Furthermore, it is true that DMA transfers at their quite low rate put a burden on the ISA bus. If you run a WSS-type card in the less efficient "single mode DMA" variant at 48kHz 16 bit stereo (around 200KB/s), expect ISA transfer rates to go down by 33%. This is because WSS-type cards use an 8-bit channel, and "single mode" being the least efficient mode of the three available modes. Basically, you have
- Block mode: The device request DMA, the DMA controller obtains bus ownership and then issues as many DMA read or or write cycles from/to the device as the DMA controller is set up for. It doesn't matter whether the device stops requesting DMA during the transfer, the transfer will be continued until the programmed number of bytes/words have been transferred.
- Single mode: The device requests DMA, the DMA controller obtains bus ownership, transfers a single byte or word and then release bus ownership. If after releasing bus ownership, the device is still requesting DMA, the DMA controller again enters bus arbitration to obtain the bus for the next byte or word.
- Demand mode: This mode a cross-over of the previous two modes: If the device requests DMA, the DMA controller obtains the bus and starts sending/requesting multiple bytes/words just like in block mode, but the device can interrupt the transfer any time it likes by stopping to request DMA. In that case, the current transfer gets finished and the DMA controller releases the bus, even if it still has some bytes to transfer.

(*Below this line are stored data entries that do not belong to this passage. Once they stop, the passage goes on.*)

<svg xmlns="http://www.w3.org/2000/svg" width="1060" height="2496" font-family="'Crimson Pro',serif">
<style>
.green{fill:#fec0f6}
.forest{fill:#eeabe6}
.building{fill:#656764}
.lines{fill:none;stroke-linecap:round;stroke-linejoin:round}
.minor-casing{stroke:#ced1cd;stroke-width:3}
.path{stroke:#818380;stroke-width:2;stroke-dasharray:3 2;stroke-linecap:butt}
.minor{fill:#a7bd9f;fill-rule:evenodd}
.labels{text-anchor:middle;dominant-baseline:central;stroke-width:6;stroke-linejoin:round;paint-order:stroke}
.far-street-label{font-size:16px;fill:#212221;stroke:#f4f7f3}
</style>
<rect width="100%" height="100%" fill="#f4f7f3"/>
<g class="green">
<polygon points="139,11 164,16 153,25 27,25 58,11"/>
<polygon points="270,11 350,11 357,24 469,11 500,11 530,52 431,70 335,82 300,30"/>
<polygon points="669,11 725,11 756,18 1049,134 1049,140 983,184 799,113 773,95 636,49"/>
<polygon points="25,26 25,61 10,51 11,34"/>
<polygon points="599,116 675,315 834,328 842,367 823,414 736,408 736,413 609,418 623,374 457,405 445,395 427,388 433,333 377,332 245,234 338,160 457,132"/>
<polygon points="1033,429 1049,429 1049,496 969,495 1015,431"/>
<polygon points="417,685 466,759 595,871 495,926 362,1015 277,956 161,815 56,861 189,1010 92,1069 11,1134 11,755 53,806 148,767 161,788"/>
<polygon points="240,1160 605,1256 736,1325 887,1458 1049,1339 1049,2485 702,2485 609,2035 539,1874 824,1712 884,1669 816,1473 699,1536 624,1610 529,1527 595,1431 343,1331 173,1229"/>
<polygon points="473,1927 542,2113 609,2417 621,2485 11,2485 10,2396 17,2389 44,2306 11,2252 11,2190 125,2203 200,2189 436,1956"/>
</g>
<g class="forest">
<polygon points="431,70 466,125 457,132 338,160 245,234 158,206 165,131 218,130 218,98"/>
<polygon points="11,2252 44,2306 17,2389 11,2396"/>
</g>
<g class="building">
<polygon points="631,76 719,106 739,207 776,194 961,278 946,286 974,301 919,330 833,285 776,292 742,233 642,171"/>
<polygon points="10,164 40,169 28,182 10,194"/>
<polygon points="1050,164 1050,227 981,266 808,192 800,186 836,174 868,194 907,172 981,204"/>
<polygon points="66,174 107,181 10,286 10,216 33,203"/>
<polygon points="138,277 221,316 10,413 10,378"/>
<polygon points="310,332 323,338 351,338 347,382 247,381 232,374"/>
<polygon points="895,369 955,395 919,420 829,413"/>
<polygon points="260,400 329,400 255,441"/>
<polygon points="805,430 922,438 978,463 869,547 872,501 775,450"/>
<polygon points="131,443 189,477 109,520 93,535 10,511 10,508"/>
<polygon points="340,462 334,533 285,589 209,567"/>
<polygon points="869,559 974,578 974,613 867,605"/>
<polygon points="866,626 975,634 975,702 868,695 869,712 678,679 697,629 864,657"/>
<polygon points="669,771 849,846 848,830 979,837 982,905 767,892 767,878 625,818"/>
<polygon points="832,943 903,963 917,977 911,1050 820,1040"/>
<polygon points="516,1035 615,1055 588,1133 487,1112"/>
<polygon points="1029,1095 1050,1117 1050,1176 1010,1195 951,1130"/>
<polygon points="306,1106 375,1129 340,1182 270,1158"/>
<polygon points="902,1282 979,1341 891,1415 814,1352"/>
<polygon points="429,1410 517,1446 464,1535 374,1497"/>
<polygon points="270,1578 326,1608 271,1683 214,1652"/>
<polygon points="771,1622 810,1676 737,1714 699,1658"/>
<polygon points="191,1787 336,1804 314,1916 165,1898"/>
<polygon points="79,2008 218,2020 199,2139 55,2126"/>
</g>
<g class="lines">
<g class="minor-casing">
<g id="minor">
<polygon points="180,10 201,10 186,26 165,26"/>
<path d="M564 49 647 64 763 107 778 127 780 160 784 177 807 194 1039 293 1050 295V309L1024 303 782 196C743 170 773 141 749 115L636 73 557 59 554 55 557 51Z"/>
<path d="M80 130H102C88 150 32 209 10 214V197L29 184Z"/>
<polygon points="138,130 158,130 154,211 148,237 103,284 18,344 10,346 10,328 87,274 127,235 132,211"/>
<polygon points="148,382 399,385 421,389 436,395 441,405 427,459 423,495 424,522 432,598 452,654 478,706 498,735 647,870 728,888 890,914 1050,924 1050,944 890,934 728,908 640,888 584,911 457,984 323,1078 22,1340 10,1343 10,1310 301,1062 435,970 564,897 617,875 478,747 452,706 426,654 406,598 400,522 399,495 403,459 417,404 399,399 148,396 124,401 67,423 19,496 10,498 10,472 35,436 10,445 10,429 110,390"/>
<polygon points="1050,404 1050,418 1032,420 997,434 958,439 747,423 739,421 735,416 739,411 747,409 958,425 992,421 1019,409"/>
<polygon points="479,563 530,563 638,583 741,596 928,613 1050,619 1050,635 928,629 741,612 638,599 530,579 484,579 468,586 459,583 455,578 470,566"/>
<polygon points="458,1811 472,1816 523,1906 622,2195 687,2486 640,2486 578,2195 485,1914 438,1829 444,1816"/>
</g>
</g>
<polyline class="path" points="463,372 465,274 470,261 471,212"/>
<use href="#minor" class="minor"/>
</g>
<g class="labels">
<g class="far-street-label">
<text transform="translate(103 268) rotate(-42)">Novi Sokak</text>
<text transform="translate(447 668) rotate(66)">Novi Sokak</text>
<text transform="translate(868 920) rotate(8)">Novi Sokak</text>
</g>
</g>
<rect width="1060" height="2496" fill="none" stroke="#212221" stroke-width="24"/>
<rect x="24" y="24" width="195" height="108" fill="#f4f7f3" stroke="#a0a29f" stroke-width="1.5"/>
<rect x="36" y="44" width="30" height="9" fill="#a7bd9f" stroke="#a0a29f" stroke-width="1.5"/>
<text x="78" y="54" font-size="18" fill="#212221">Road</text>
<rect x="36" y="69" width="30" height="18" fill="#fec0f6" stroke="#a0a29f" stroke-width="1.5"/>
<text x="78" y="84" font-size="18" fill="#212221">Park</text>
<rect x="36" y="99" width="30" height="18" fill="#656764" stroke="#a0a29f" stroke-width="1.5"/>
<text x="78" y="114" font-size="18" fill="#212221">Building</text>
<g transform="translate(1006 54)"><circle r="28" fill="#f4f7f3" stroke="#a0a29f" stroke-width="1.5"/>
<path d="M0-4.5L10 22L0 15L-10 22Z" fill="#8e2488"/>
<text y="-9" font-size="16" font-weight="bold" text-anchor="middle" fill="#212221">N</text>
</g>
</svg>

So, assuming the device wants to transfer a certain number of bytes (or words, but ignore that for now), and the DMA controller is set up for exactly that size, and the device keeps its DMA request line active all the time, it will flawlessly work with all modes, even without knowing what mode the DMA controller is in! The DMA controller is quite primitive. It can not interrupt a transfer if a higher priority request comes in. As long as bus ownership for one DMA channel is established, the DMA controller will keep the bus assigned for that channel. This effectively means block transfers can not be interrupted, even for memory refresh! Also, demand mode transfers can only be interrupted if the device temporarily releases the DMA request line. Single mode transfers can be interrupted any time. As we know that we can get around 1 transfer per microsecond, the information that you may not "own" the ISA bus for longer than 15µs immediately shows that transfers exceeding 15 bytes or words may not be transferred in block mode, and in demand mode, the device needs to "cooperate" by periodically releasing the bus. In single mode, re-arbitration happens after every byte/word transferred, so there is no issue with RAM refresh in single mode.

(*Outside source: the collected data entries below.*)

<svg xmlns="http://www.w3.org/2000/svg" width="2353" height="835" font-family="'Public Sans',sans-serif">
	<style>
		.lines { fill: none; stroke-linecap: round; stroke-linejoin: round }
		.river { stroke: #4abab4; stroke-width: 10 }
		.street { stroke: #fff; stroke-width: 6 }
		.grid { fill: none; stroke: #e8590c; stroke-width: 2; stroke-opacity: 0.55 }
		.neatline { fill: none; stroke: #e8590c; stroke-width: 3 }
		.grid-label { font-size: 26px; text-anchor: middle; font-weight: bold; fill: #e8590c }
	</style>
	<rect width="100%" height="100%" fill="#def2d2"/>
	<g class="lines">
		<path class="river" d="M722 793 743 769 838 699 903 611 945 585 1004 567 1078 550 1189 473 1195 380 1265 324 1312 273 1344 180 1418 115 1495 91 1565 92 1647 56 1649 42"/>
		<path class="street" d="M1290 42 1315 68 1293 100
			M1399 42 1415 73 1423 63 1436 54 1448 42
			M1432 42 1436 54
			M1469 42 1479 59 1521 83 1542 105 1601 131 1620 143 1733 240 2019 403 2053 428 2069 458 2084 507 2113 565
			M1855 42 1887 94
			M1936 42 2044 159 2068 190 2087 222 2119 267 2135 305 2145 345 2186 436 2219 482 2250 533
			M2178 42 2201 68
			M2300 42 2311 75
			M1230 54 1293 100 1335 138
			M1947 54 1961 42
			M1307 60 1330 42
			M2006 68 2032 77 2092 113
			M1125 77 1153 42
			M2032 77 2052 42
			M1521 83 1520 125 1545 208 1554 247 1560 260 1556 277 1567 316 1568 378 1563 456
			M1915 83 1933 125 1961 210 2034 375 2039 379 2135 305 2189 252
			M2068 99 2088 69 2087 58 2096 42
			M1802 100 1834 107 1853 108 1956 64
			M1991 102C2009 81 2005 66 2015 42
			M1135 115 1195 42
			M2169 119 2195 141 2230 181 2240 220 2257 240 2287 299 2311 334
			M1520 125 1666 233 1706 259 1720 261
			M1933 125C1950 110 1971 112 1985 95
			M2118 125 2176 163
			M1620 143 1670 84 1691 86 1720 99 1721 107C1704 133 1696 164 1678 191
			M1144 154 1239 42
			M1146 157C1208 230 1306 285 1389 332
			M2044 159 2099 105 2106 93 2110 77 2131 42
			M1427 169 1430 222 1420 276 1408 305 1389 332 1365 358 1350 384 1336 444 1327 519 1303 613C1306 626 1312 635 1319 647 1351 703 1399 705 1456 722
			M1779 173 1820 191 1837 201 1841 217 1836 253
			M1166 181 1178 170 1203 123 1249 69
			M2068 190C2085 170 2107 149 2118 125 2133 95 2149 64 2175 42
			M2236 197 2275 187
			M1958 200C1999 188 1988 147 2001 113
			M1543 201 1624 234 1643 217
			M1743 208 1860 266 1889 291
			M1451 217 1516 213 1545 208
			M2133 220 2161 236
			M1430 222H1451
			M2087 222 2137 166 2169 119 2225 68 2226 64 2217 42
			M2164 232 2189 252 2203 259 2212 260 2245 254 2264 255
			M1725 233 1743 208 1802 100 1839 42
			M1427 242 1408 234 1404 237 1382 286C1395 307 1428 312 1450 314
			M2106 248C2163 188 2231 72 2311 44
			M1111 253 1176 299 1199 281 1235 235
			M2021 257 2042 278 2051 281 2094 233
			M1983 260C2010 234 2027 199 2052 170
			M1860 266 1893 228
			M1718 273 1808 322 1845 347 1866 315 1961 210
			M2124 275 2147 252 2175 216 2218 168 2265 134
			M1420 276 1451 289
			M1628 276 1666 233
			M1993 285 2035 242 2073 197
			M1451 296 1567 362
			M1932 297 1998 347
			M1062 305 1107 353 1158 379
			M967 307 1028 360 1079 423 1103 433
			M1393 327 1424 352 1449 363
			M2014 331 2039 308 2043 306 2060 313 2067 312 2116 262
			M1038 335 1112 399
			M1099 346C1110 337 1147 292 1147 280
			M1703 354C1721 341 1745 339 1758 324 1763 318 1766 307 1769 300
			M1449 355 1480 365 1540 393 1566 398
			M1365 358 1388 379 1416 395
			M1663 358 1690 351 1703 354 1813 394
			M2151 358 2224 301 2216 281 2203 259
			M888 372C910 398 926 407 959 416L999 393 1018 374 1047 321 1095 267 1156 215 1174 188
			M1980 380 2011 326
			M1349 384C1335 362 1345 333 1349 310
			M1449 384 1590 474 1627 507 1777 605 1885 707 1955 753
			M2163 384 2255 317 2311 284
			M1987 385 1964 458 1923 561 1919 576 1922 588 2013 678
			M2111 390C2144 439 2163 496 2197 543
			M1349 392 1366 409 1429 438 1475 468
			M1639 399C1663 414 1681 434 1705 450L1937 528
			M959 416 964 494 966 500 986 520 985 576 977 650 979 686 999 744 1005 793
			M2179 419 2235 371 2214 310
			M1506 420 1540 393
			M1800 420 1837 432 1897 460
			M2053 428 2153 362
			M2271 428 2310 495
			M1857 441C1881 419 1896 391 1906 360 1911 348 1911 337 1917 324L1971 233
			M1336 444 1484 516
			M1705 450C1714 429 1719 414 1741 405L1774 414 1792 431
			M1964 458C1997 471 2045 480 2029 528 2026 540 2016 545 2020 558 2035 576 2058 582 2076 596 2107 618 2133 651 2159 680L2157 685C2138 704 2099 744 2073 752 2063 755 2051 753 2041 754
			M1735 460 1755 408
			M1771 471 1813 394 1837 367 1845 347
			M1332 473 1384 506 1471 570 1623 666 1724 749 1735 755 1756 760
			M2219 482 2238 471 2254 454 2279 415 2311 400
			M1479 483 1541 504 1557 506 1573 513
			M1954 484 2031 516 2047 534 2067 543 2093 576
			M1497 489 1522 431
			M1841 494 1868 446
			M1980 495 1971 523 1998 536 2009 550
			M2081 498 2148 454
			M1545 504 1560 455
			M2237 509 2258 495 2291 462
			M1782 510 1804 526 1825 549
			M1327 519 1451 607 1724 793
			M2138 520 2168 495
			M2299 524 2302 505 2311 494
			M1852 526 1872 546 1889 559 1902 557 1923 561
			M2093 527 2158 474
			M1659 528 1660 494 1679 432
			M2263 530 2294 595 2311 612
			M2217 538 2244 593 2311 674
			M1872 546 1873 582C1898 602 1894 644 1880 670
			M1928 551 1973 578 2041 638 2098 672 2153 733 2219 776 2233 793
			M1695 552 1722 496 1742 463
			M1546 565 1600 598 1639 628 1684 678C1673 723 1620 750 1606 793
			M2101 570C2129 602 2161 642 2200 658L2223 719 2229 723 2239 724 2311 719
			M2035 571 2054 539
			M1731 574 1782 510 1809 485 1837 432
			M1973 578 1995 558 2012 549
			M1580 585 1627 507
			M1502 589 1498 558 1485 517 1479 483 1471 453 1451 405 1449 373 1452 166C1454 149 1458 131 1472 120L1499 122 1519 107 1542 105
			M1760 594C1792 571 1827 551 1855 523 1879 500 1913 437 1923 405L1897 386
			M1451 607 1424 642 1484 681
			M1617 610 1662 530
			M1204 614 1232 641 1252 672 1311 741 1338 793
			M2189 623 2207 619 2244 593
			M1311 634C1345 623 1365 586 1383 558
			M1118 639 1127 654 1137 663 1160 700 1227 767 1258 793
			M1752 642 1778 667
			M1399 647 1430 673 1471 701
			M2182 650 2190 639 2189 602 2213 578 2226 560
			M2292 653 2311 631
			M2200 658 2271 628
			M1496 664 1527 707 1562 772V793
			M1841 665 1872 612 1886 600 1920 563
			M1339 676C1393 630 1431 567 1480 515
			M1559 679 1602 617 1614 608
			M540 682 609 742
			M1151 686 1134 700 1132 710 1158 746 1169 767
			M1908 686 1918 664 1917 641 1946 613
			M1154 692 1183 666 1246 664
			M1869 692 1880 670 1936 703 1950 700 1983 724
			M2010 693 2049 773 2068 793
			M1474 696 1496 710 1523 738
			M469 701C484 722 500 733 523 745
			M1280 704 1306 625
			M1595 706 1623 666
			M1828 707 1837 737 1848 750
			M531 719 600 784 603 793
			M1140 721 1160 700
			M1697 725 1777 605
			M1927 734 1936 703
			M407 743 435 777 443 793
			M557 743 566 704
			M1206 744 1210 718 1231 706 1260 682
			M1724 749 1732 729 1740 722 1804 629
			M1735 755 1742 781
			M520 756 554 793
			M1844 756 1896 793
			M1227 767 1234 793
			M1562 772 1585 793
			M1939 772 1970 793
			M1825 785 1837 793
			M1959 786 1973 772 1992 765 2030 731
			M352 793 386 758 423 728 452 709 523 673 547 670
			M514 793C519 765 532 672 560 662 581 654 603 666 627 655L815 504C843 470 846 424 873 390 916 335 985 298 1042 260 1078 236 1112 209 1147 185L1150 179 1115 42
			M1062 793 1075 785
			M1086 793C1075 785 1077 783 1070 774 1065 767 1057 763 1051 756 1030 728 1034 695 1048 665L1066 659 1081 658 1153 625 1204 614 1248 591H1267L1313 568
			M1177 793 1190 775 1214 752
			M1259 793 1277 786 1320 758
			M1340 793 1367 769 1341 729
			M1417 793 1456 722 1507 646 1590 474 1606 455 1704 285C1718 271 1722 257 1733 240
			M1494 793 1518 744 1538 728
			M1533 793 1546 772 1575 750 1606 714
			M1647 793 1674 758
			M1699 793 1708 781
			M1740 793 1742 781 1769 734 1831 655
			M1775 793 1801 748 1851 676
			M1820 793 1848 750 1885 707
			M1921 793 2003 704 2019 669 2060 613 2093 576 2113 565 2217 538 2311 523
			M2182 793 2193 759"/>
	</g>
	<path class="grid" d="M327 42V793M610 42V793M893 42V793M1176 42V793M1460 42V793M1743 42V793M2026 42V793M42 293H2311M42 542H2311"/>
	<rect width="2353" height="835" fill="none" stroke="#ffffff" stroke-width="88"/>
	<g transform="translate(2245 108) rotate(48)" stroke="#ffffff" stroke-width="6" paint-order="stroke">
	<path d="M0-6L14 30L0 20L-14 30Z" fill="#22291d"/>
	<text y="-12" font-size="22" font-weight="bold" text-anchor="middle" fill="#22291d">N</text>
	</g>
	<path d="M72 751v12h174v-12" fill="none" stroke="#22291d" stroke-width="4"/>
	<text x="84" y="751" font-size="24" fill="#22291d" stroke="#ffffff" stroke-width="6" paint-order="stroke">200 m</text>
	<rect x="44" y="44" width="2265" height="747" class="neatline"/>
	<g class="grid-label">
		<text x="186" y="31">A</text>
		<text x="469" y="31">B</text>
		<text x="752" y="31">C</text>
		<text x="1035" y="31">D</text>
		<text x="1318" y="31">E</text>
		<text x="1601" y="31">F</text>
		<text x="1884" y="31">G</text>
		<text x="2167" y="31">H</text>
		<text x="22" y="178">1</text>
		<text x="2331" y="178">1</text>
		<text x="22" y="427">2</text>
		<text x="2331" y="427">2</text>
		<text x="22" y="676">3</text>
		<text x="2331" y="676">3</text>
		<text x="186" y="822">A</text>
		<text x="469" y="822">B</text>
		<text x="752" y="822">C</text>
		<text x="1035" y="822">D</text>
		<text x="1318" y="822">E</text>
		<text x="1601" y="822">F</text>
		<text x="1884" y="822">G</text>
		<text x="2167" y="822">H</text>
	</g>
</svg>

WSS-type cards are meant to be used in demand mode. The AD1848 (or later compatible chips) and the SB16 have a FIFO the card, and they transfer a couple of bytes or word in demand mode, until the FIFO is full, and then release the bus until the FIFO is nearly empty. This is more efficient than arbitrating for the ISA bus for every byte/word. The sound chip that is meant to interface demand mode will not notice if the DMA controller is in single mode instead - except for the worse performance delivered in single mode.
So, ISA DMA does put a clearly relevant burden on the ISA bus, which will reduce the bandwidth available to writing to ISA graphics card (which is not good for games). On the other hand, the comparison with simple LPT DACs is nonsense. Using a device like that in the background means that for every sample the processor will get interrupted, needs to save the current execution address and processor state, look up the timer interrupt handler, jump there, push some registers to the stack, output a sample to the DAC, pop the registers stored manually and then return back to the interrupted task. This is clearly more overhead even than DMA in single byte mode for 16-bit stereo sound. Things might turn against DMA if the parallel port sound device has a FIFO, so you don't have to fill every single byte. The Disney Sound Source works this way, but as the parallel port usually uses 8-bit I/O at default wait states (which are set quite high usually to be PC compatible), I don't think you can beat DMA. Now, if EMM386 is loaded, things for non-DMA sound playback look even worse because EMM386 is basically a virtual machine monitor (or hypervisor) that runs the DOS tasks. As monitor programm, EMM386 receives all interrupts, and handles them in protected mode. When a DOS program is interrupted, the processor switches from virtual-8086-mode (a sub-mode of protected mode) to standard protected mode (which takes ~100 clock cycles) to have EMM386 handle the interrupt. EMM386 is then supposed to "forward" the interrupt to the virtualized DOS task, which means it has to switch back to virtual-8086-mode. I assume it can set up the processor in a way that returning from the interrupt (for example the timer interrupt to send samples to a parallel-port DAC) does not require another round trip through standard protected mode. Every kind of DMA is more efficient than having a high-frequency timer interrupt with EMM386 loaded.
In the end, (non-busmaster) ISA DMA was only used in cases where high throughput wasn't required, but background transfers were important. Sound cards fit this pattern perfectly. The programming model of ISA DMA is awful, and if EMM386 virtualizes RAM, it also needs to virtualize DMA, which is a very cumbersome operation. So nobody in the software industry liked ISA DMA. This explains why system designers were happy to get rid of the obselete ISA DMA scheme when they designed PCI systems. They did not expect the use case of "ISA compatible sound cards" being that important. Later on, some standards (eg. PC/PCI) were designed to give PCI sound cards access to the ISA DMA/IRQ system, and that's why PCI cards can't generally offer a nice Plug&Play experience including soundblaster compatibility.